Help Pakistan rein in the ISI
By David Rohde
Admiral Mike Mullen’s blunt declaration on Thursday that a Taliban faction known as the Haqqani network was a “veritable arm” of Pakistan’s military intelligence agency is a welcome shift in U.S. policy. After a decade of privately cajoling the Pakistani military to stop its disastrous policy of sheltering the Afghan Taliban, the United States is publicly airing the truth.
Pakistan’s top military spy agency, the Directorate of Inter-Services Intelligence (ISI), supported the Haqqanis as they carried out an attack on the American embassy last week, Mullen said during Congressional testimony. Last year, they arrested a Taliban leader who engaged in peace talks without their permission, according to American officials. And Afghan officials suspect ISI involvement in the assassination this week of the head of Afghan peace talks that did not involve Pakistan.
The airing of the ISI’s links to the Haqqanis is long overdue. To me, the ISI is a cancer on Pakistan. It is vital, though, that American officials punish the Pakistani military--not all Pakistanis--for the ISI’s actions.
Dominated by hard-line ultra-nationalists obsessed with defeating archrival India, the ISI has killed Pakistani journalists who questioned its authority, harassed human rights activists and undermined efforts to establish democracy. A shadow government unaccountable to elected civilian leaders, the ISI is widely feared by Pakistanis.
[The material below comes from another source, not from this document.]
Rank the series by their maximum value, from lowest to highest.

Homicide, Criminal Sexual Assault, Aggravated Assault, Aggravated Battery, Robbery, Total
The agency is dominated by military officers wedded to a paranoid, antiquated and dangerous mindset the C.I.A. helped foment during the 1980s anti-Soviet jihad, according to American and Pakistani officials. More ultranationalists than jihadists, ISI officers believe they are the true guardians of Pakistan. To them, the U. S. is an untrustworthy and dissolute nation that is in steep decline. India is Pakistan’s primary threat. And militants are proxies that can be controlled.
Instead of blaming all Pakistanis for the action of the ISI, the United States must help moderate Pakistanis reform an out-of-step, out-of-control agency. Military aid to Pakistan should be halted until the ISI stops sheltering the Afghan Taliban. At the same time, civilian aid to Pakistan should be continued and even increased.
I have a clear bias when it comes to the ISI and the Haqqanis. In November 2008, two Afghan colleagues and I were kidnapped outside Kabul by the Haqqani network. Within days, they shifted us from Afghanistan over the border into Pakistan’s tribal areas. There, the Haqqanis enjoyed a safe haven where they plan spectacular attacks on Kabul, hide from American troops and hold kidnap victims. After seven months of imprisonment, we escaped from captivity.
During my time in Pakistan’s Tribal areas, I saw no effort by Pakistani security forces to confront the Haqqanis. Instead, Afghan Taliban, Pakistani Taliban and foreign militants openly walked the streets of large towns, set off explosions during bomb-making classes and brainwashed young men into being suicide bombers. The Taliban operated the local police, schools and road repair crews. The Afghan Taliban fighters that the U.S. thought it had defeated in 2001 had simply shifted a few miles east, into the tribal areas of Pakistan.
Pakistani civilian officials say the Pakistani military views the Haqqanis as proxies they can use to thwart Indian encroachment in Afghanistan. When American forces pull out of the country, Pakistani generals see the Haqqanis as a card they can play in the resulting vacuum. If peace talks do emerge, the Haqqanis can serve as Pakistan’s proxies there as well.
The delusion of this approach is the ISI’s belief that the Haqqanis can be controlled. The agency has lost control of militants it trained in the 1990s to attack Indian forces in Kashmir. Now known as the “Pakistani Taliban,” the militants have declared war on the Pakistani army and state, killing 2,100 Pakistani civilians over the last year, according to American officials.
During my time in captivity, I saw repeated examples of the Haqqanis and the Pakistani Taliban working seamlessly together. Afghan Taliban derided the Pakistani army as an apostate force that was the enemy of any true Muslim. The ISI's obsession with India is prompting it to follow policies that endanger Pakistan.
One former American military official who served in Pakistan presented an even more frightening scenario to me earlier this year. He said that Pakistani generals might have concluded that the Haqqanis have grown so powerful in North Waziristan that the Pakistani army cannot defeat them. After coddling the Haqqanis for a decade, the ISI has created a Frankenstein it cannot control.